(Required work): Collect every line of the items below that contains the string "them", treating uppercase and lowercase as different.

(Extracted material):
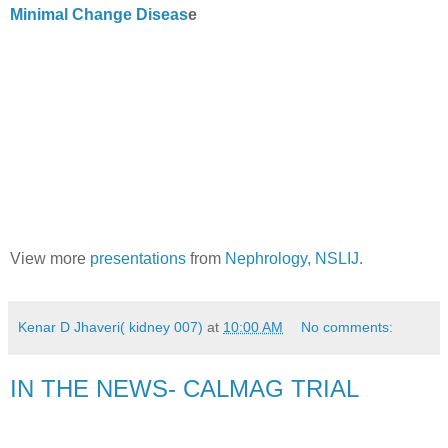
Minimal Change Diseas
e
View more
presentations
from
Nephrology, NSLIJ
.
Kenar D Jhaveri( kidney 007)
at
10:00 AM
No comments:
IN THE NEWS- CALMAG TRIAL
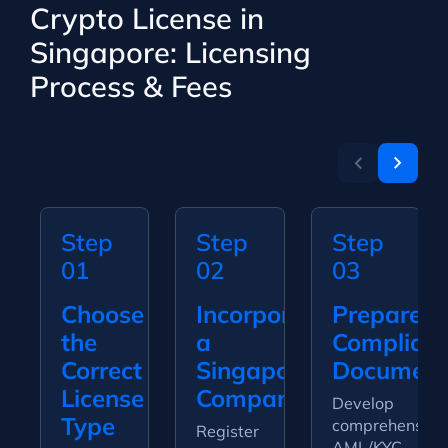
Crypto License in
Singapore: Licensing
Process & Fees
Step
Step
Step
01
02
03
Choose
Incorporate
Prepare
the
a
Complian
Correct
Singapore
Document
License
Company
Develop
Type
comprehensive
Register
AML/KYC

* * *

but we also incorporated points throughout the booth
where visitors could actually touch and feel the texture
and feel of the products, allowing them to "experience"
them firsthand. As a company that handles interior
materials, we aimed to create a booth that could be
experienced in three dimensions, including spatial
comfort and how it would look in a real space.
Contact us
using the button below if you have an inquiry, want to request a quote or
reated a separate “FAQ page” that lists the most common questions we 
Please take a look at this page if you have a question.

(Task output):
and feel of the products, allowing them to "experience"
them firsthand. As a company that handles interior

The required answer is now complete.